Her smile was still suffused with confidence. ‘That’s what you wanted, isn’t it?’ she asked matter-of-factly. ‘Get me off my horse. Middle of nowhere. Nobody around. Perfect for you, right?’

Proval’s hand slid down his grubby shirt to the pistol under his jacket. Something not right about this. Not at all. He checked the mod-bird’s eyes. But nothing had changed; they were completely alone. ‘Perfect for what?’

‘You’re Demal. Or Proval. Maybe Finbal. I don’t know for sure. The name is different most of the time, but the description fits.’

‘Who the fuck are you?’

‘Do you normally ask any of your victims’ names?’

Proval drew the gun, pointing it at her in one smooth movement.
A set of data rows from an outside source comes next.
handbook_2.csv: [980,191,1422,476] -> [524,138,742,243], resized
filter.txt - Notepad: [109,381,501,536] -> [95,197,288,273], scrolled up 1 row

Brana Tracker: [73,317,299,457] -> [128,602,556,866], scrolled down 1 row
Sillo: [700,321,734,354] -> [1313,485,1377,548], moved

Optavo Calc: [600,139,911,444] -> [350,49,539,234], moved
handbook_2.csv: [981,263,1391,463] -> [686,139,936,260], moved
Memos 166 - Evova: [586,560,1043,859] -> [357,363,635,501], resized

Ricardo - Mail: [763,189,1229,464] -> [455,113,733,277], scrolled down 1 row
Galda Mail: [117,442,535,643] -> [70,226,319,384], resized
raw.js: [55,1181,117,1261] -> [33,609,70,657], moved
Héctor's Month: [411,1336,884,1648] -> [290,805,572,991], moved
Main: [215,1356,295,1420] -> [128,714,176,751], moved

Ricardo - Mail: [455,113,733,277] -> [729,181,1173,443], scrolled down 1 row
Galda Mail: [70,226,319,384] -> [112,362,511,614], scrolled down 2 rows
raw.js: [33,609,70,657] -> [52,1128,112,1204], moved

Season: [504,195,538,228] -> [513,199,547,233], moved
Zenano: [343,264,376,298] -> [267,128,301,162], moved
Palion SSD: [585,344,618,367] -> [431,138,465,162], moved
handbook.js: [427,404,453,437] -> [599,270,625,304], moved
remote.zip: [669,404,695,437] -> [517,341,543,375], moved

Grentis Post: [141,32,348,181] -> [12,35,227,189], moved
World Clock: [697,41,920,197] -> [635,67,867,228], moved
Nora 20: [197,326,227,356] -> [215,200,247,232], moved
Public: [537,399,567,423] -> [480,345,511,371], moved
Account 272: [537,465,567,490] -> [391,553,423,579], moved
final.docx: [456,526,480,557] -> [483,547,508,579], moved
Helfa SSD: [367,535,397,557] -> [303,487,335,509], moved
Unnervingly, she didn’t even flinch. ‘Are you some kind of sheriff’s trick? Answer me, bitch. I’ll make it worse for you if you don’t.’

‘Uracus, no! If they knew I existed, the sheriffs would probably give you a reward for telling them. The Captain’s police certainly would.’

He clicked the safety catch back, enjoying the loud snik it made. So she’d understand he wasn’t bluffing. Not even the strongest shell could withstand a bullet. ‘Start talking.’

‘I know you’ve raped over eleven girls in the last two years. I think you killed three farm families when you raided their houses at night. And the sheriffs suspect another two. There are plenty of highway robberies with extreme violence around the Nubain tributaries, too. Right? That’s you?’

‘Very smart. But it’s seventeen girls,’ he snarled. ‘And you, eighteen, you’re going to be the sweetest of them all.’

She nodded seriously, as if she’d just confirmed a fact with a library book. ‘Thought so.’

Proval lost the vision ’pathed from his mod-bird. ‘Huh?’ He glanced up instinctively. Sight and ex-sight revealed his dead mod-bird dropping from the talons of a huge avian predator that was still plunging down in its kill-dive.

Something smashed into his chest. He was thrown backwards as if the world’s strongest teekay had punched him. Arms windmilling helplessly as he crashed to the ground. Then the pain flooded across him from the agony point that was his sternum, and he wailed. But through all the hurt and terror, he still managed to bring the gun up, tracking it round towards the bitch from Uracus. There was some small metallic egg-shaped thing poking out of her blouse sleeve, held steady by what looked like a slender white tentacle. Crazy it might be, but Proval knew a weapon when he saw it. The thing emitted a green flash, and his gun hand ruptured. Blood splattered over his face and jacket. He stared manically at the tattered remnant of his hand, and screamed again – high-pitched and hysterical now.

*

‘I said intact,’ Nigel complained when he, Russell and Demitri drove the cart up to Kysandra three minutes later.

She frowned up at him. ‘You want me to go back in time and try again?’

‘No, no,’ he said cheerfully. ‘This will do. I suppose.’ He and Demitri exchanged a quick glance of amusement.

Proval was sprawled unconscious on the dirt. Kysandra had sprayed his damaged hand with a specialist dermsynth, a lot thicker than the usual application. ‘He’s hardly broken. I think two fingers are still intact. I just set the pulse a bit high.’